#### [Task prompt]
Put the data into a numbered list, omitting blank lines, from the first line through the line containing "uniquement de la température : comprendre". Include only those lines.

** Opening Data block **

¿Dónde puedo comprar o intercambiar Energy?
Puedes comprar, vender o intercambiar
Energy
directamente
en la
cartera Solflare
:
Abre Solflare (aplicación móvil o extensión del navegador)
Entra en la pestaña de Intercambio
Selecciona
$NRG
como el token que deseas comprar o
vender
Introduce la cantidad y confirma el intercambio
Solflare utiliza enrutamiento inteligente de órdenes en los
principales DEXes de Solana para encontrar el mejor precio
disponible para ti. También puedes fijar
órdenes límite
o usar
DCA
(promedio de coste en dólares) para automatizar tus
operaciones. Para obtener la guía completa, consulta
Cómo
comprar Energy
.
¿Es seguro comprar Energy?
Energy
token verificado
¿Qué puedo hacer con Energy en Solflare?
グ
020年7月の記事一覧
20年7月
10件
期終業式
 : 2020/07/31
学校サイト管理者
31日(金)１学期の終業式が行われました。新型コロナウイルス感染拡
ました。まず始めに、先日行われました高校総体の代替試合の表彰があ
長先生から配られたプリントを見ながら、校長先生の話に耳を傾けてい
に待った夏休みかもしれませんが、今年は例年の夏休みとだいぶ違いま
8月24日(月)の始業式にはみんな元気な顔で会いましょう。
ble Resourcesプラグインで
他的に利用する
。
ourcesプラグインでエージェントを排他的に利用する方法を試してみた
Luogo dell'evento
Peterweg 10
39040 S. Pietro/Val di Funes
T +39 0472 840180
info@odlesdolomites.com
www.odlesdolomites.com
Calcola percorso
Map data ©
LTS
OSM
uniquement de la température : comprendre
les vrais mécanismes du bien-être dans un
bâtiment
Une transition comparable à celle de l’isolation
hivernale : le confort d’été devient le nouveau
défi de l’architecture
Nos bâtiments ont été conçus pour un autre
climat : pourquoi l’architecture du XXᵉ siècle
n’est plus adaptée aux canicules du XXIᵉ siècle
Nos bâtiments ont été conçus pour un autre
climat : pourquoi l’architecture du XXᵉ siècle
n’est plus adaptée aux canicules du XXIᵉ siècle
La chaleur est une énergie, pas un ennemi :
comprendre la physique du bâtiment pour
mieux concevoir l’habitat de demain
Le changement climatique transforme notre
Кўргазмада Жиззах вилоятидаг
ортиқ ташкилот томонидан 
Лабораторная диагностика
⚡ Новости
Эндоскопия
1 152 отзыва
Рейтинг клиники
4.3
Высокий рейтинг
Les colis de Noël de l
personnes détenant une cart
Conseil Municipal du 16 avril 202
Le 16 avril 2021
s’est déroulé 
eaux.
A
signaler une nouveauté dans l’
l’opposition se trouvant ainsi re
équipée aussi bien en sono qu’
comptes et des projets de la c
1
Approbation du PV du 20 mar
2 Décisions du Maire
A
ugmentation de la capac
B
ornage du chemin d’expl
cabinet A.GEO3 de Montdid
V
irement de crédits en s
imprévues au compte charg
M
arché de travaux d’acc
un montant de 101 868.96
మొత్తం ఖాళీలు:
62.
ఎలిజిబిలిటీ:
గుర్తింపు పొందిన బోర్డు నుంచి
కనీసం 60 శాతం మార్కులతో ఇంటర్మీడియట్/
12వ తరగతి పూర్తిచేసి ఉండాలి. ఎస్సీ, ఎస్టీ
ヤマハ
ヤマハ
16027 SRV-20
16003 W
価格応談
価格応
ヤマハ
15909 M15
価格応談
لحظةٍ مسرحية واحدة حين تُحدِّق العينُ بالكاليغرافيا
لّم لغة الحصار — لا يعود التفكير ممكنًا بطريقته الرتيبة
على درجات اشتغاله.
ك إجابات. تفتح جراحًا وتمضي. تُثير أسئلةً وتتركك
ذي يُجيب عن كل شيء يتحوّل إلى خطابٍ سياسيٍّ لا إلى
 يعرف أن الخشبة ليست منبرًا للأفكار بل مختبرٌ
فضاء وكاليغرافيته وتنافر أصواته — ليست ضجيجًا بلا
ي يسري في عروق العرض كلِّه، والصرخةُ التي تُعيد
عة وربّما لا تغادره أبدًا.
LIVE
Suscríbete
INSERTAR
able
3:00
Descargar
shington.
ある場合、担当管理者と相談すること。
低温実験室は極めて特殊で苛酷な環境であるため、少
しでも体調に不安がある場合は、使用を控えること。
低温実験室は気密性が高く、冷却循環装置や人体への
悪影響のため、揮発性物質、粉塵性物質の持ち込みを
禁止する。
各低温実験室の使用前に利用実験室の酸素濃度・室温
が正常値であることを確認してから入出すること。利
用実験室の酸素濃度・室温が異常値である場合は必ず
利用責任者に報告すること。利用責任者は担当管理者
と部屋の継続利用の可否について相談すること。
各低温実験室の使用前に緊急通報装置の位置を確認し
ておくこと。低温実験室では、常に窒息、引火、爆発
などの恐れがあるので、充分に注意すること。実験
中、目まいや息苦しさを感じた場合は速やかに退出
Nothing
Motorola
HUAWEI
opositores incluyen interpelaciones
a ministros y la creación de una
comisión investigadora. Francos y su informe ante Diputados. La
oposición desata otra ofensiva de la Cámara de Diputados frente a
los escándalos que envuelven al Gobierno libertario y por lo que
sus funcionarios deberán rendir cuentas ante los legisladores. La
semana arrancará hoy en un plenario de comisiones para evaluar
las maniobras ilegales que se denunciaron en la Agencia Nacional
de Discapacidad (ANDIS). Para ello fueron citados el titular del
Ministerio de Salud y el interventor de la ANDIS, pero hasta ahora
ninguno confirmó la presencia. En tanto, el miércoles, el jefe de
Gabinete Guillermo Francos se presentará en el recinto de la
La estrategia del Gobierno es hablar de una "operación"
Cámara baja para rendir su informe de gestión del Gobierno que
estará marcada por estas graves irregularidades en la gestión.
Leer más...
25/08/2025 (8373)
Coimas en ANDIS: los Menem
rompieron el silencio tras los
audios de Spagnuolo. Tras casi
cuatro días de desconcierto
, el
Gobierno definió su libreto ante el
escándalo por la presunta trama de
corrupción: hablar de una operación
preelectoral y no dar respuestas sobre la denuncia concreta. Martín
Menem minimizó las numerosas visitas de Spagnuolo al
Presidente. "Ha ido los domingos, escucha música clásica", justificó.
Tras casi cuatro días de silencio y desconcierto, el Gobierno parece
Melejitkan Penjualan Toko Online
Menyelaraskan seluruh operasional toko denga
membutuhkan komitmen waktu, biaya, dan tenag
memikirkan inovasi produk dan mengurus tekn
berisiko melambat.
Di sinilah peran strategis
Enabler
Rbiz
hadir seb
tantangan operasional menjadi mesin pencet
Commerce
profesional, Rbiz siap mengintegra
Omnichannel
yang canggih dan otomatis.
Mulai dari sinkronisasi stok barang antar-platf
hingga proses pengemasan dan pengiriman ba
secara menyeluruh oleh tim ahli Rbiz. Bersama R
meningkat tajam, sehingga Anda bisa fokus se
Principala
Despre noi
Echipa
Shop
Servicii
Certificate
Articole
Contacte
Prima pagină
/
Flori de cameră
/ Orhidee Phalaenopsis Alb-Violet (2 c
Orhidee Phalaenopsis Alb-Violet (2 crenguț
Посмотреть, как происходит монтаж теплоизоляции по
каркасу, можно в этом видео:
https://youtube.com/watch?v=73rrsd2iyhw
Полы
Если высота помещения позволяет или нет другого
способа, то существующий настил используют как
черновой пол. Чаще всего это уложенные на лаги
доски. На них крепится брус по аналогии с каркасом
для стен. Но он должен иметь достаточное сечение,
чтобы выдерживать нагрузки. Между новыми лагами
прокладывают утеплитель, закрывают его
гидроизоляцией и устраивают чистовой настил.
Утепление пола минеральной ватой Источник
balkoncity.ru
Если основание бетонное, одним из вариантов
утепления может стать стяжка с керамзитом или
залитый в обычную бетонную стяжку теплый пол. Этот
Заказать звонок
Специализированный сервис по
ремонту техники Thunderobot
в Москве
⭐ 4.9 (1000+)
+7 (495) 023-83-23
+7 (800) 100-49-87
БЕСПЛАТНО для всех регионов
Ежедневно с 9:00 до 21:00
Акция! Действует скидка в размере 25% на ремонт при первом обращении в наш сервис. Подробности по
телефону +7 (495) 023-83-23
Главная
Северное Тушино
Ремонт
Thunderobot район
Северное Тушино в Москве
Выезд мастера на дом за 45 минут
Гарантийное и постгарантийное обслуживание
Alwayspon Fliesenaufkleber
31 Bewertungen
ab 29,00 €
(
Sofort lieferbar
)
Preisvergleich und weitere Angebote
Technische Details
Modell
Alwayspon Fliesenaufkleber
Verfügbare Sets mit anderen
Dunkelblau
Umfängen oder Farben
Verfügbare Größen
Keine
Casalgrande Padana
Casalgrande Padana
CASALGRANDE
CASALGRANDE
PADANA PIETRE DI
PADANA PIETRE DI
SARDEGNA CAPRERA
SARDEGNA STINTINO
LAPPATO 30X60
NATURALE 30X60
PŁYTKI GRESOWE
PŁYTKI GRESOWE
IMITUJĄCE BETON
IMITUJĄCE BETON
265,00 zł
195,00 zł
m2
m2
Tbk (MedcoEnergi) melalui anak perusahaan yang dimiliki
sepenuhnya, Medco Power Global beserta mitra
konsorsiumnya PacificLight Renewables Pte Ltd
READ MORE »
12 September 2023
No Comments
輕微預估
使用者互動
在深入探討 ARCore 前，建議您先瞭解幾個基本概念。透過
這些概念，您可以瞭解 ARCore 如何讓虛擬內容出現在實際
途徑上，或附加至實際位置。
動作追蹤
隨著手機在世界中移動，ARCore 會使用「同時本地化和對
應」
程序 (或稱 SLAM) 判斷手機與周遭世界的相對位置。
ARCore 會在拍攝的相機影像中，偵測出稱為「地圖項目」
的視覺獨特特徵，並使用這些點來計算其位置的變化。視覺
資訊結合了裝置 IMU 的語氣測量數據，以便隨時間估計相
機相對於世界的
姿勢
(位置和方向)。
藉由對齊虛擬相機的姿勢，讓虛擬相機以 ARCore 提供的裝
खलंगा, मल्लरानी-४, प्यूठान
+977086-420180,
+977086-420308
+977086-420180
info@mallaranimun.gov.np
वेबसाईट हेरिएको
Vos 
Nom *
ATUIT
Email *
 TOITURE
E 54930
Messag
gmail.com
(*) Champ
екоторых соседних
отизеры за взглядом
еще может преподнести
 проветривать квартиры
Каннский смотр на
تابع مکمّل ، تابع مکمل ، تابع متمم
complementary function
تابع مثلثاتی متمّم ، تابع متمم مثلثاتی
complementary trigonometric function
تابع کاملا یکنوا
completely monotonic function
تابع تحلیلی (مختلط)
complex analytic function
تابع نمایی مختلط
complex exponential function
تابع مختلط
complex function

** Closing Data block **

#### [Exercise output]
1. ¿Dónde puedo comprar o intercambiar Energy?
2. Puedes comprar, vender o intercambiar
3. Energy
4. directamente
5. en la
6. cartera Solflare
7. :
8. Abre Solflare (aplicación móvil o extensión del navegador)
9. Entra en la pestaña de Intercambio
10. Selecciona
11. $NRG
12. como el token que deseas comprar o
13. vender
14. Introduce la cantidad y confirma el intercambio
15. Solflare utiliza enrutamiento inteligente de órdenes en los
16. principales DEXes de Solana para encontrar el mejor precio
17. disponible para ti. También puedes fijar
18. órdenes límite
19. o usar
20. DCA
21. (promedio de coste en dólares) para automatizar tus
22. operaciones. Para obtener la guía completa, consulta
23. Cómo
24. comprar Energy
25. .
26. ¿Es seguro comprar Energy?
27. Energy
28. token verificado
29. ¿Qué puedo hacer con Energy en Solflare?
30. グ
31. 020年7月の記事一覧
32. 20年7月
33. 10件
34. 期終業式
35.  : 2020/07/31
36. 学校サイト管理者
37. 31日(金)１学期の終業式が行われました。新型コロナウイルス感染拡
38. ました。まず始めに、先日行われました高校総体の代替試合の表彰があ
39. 長先生から配られたプリントを見ながら、校長先生の話に耳を傾けてい
40. に待った夏休みかもしれませんが、今年は例年の夏休みとだいぶ違いま
41. 8月24日(月)の始業式にはみんな元気な顔で会いましょう。
42. ble Resourcesプラグインで
43. 他的に利用する
44. 。
45. ourcesプラグインでエージェントを排他的に利用する方法を試してみた
46. Luogo dell'evento
47. Peterweg 10
48. 39040 S. Pietro/Val di Funes
49. T +39 0472 840180
50. info@odlesdolomites.com
51. www.odlesdolomites.com
52. Calcola percorso
53. Map data ©
54. LTS
55. OSM
56. uniquement de la température : comprendre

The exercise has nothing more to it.